Continuing Education Credit
SPSI is in the process of applying for credit for this activity.
This activity has been planned and implemented in accordance with the accreditation requirements and policies of the Accreditation Council for Continuing Medical Education (ACCME) through the joint providership of American Psychoanalytic Association and the Seattle Psychoanalytic Society and Institute. The American Psychoanalytic Association is accredited by the ACCME to provide continuing medical education for physicians.
The American Psychoanalytic Association designates this live activity for a maximum of 5 AMA PRA Category 1 Credits™. Physicians should claim only the credit commensurate with the extent of their participation in the activity.

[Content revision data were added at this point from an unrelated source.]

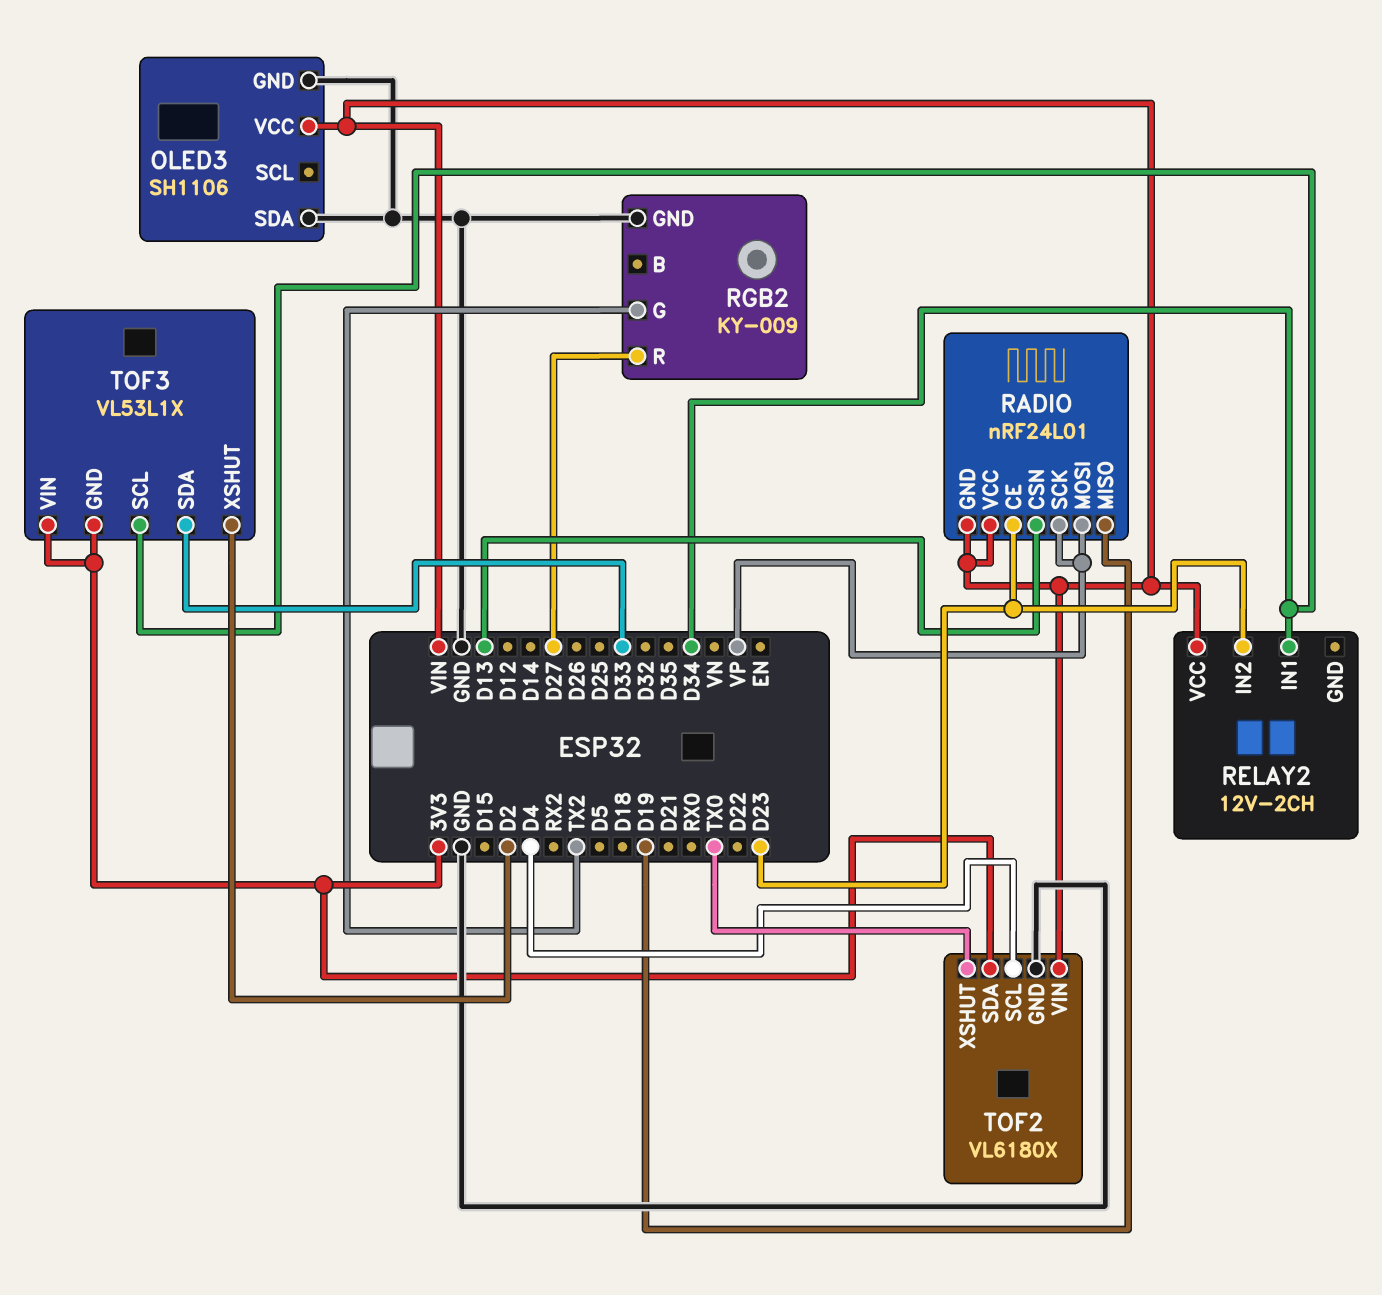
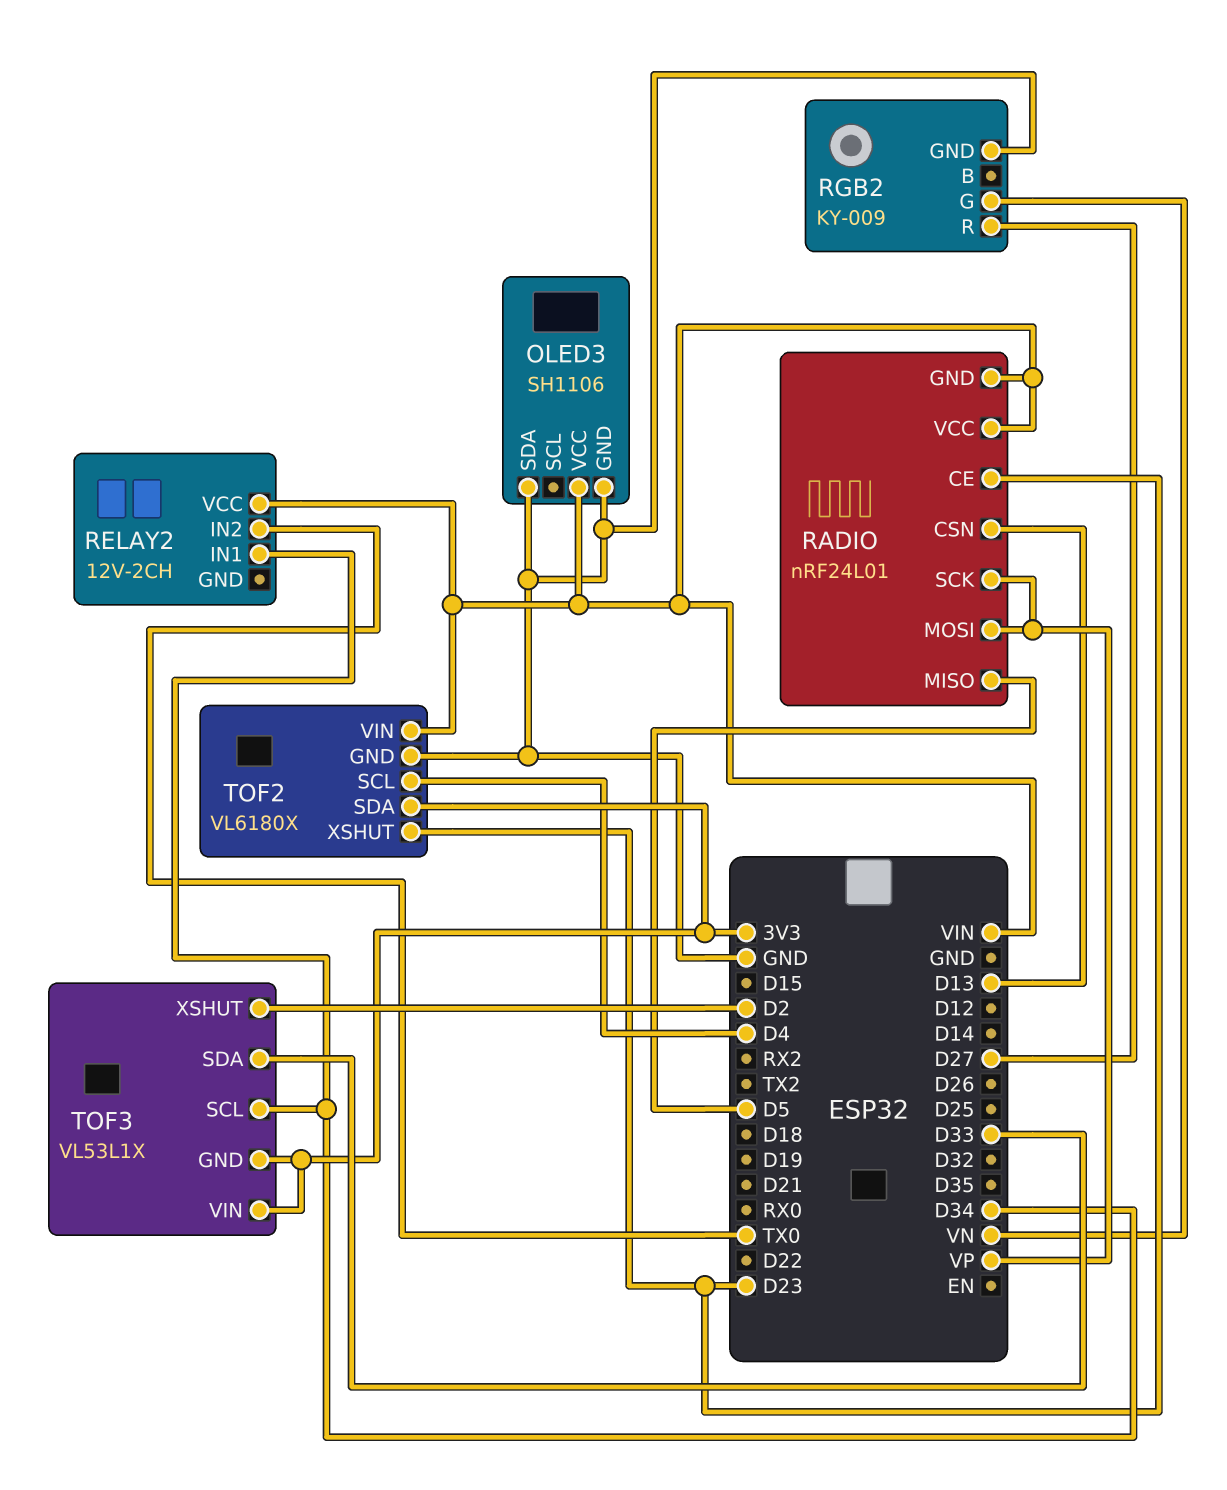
RADIO pin MISO: D19 -> D5
RELAY2 pin IN2: D23 -> TX0
RGB2 pin G: TX2 -> VN
TOF2 pin XSHUT: TX0 -> D23

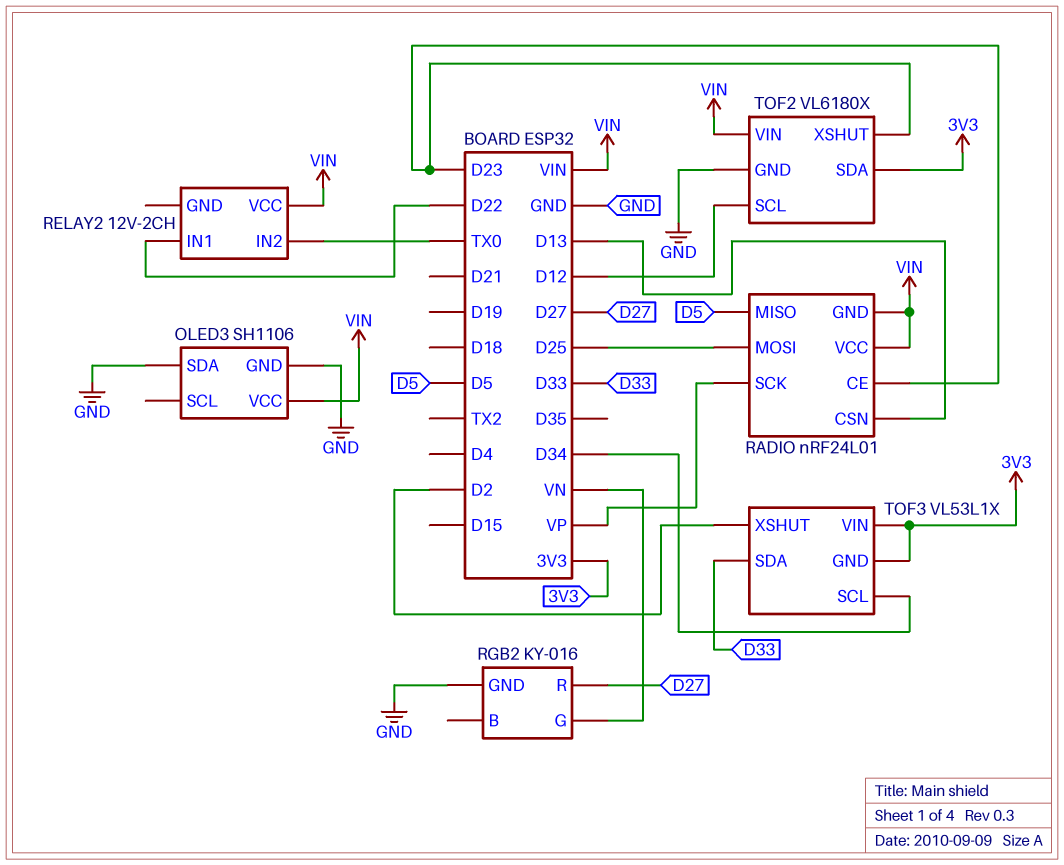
RADIO pin MOSI: VP -> D25
RELAY2 pin IN1: D34 -> D22
RGB2: KY-009 -> KY-016
TOF2 pin SCL: D4 -> D12

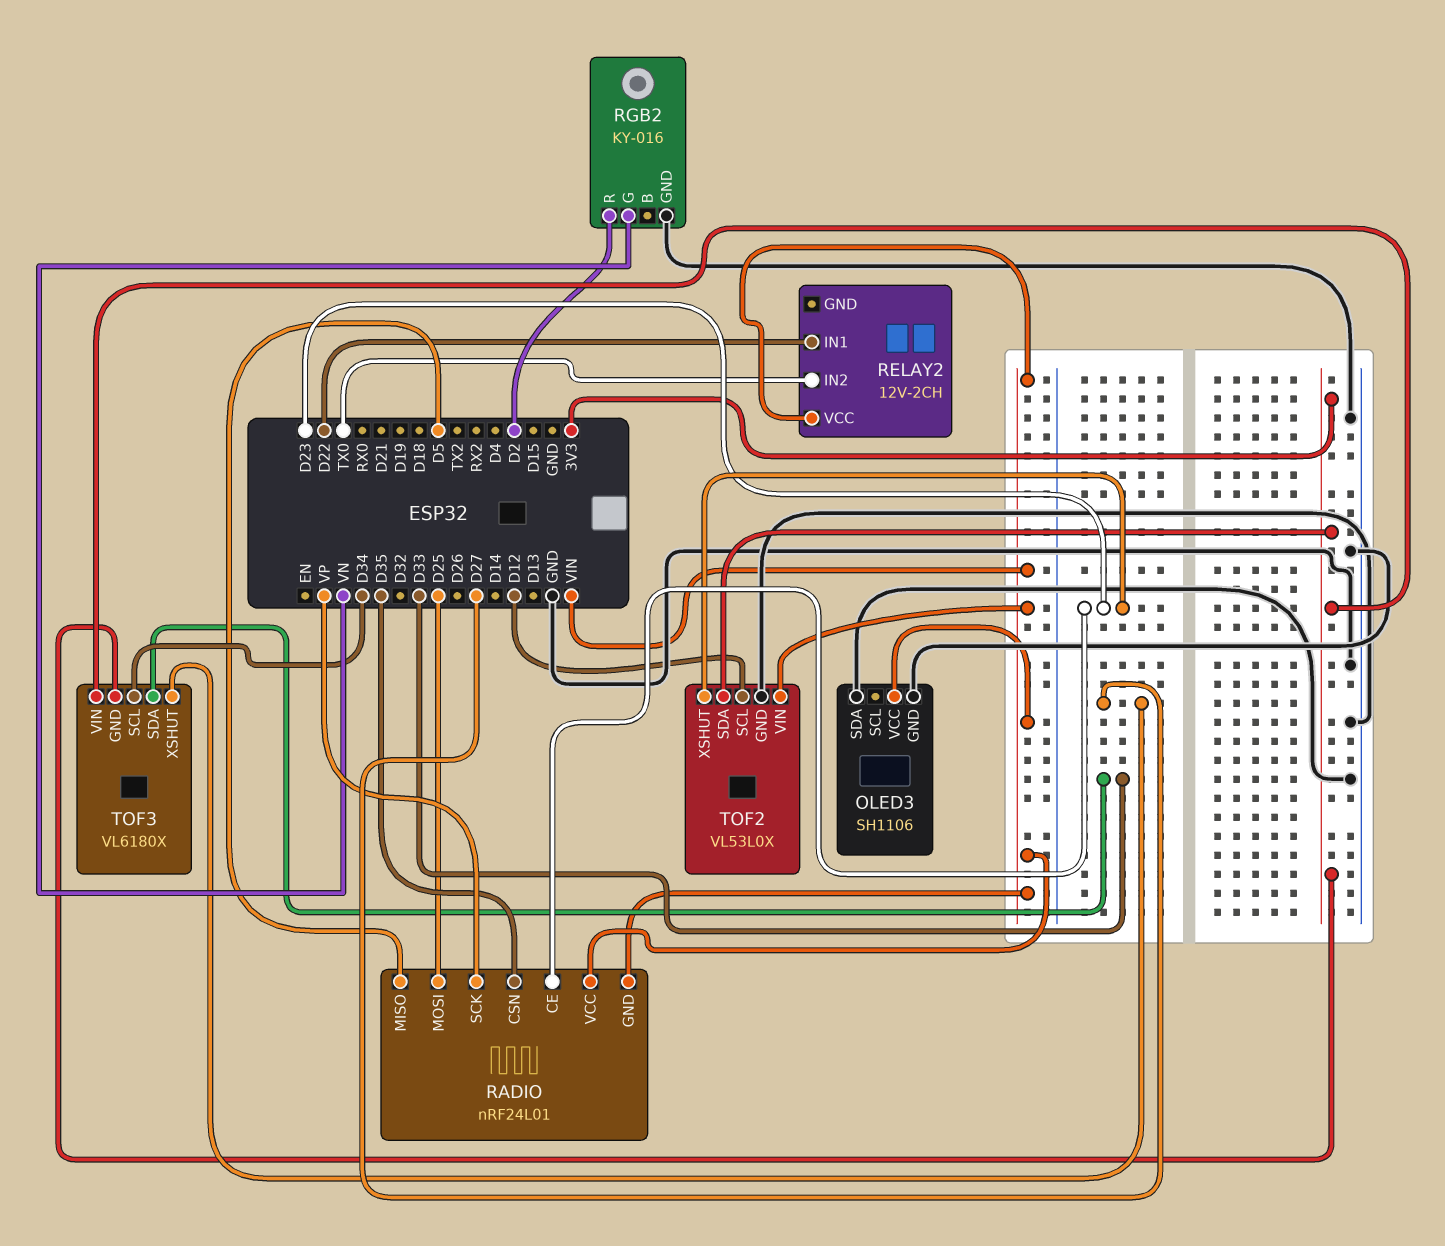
RADIO pin CSN: D13 -> D35
RGB2 pin R: D27 -> D2
TOF2: VL6180X -> VL53L0X
TOF3: VL53L1X -> VL6180X
TOF3 pin XSHUT: D2 -> D27

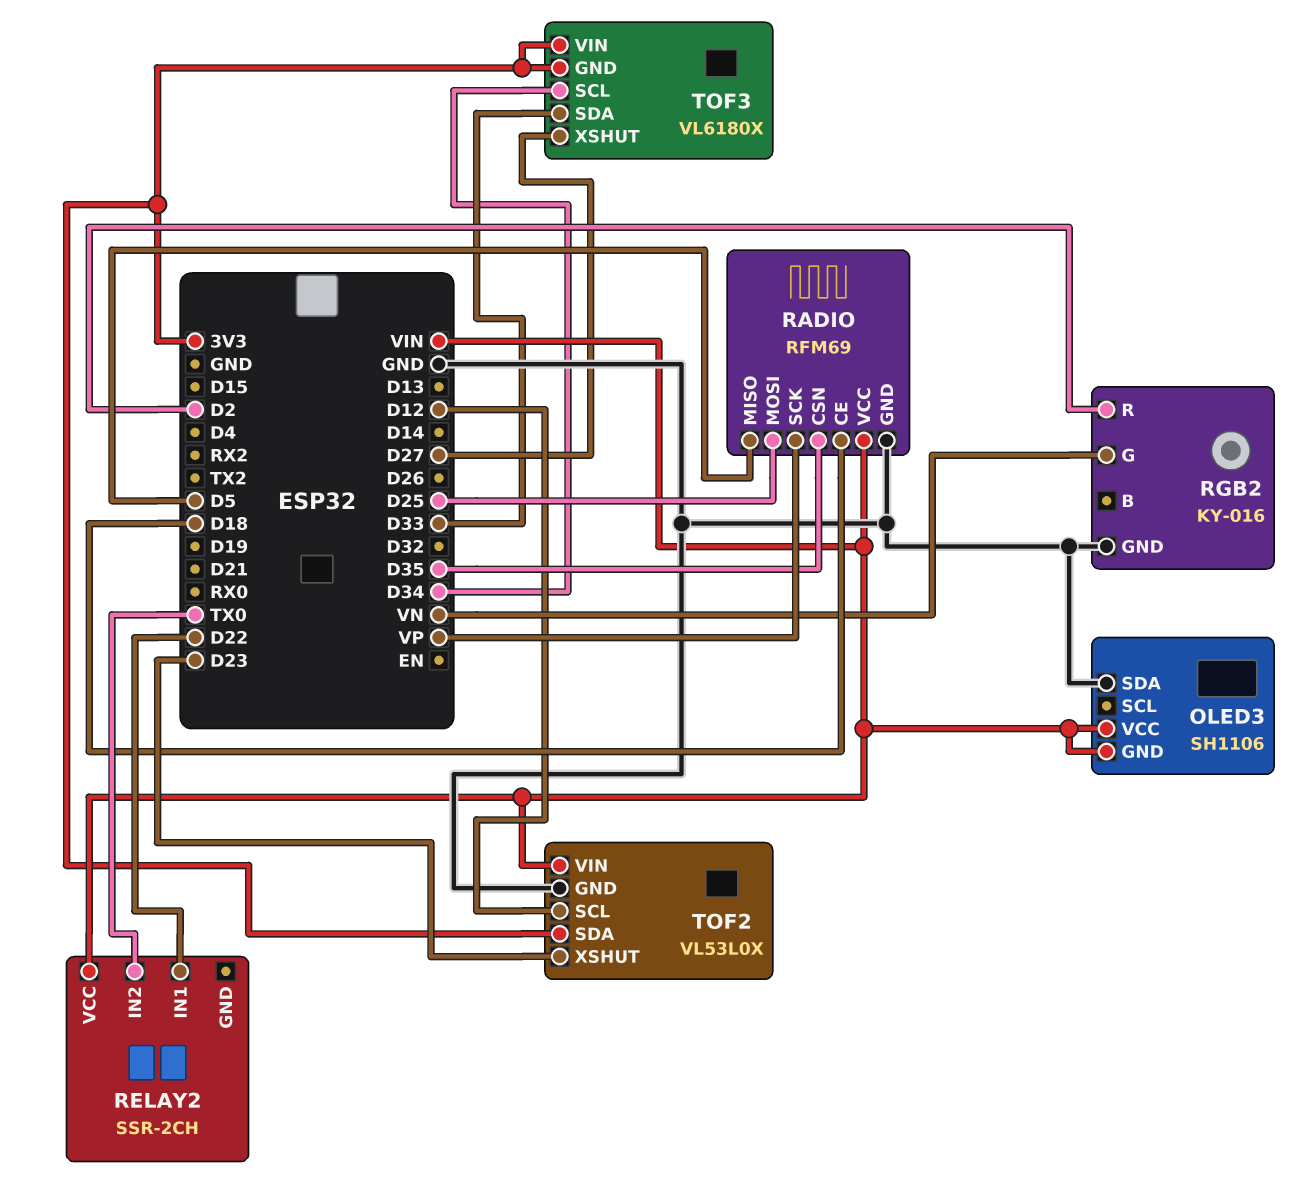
OLED3 pin GND: GND -> VIN
RADIO: nRF24L01 -> RFM69
RADIO pin CE: D23 -> D18
RADIO pin GND: VIN -> GND
RELAY2: 12V-2CH -> SSR-2CH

The APsA CE Committee has reviewed the materials for accredited continuing education and has determined that this activity is not related to the product line of ineligible companies and therefore, the activity meets the exception outlined in Standard 3: ACCME’s identification, mitigation and disclosure of relevant financial relationship. This activity does not have any known commercial support.
5 hours Category II CME. This presentation meets the requirements of WAC 246-924-240 (Definition of Category of Creditable CPE). This program has been approved for 5 CEUs by the NASW Washington State Chapter. Licensed Social Workers, Marriage and Family Therapists and Mental Health Counselors are eligible. Provider number is #1975-144.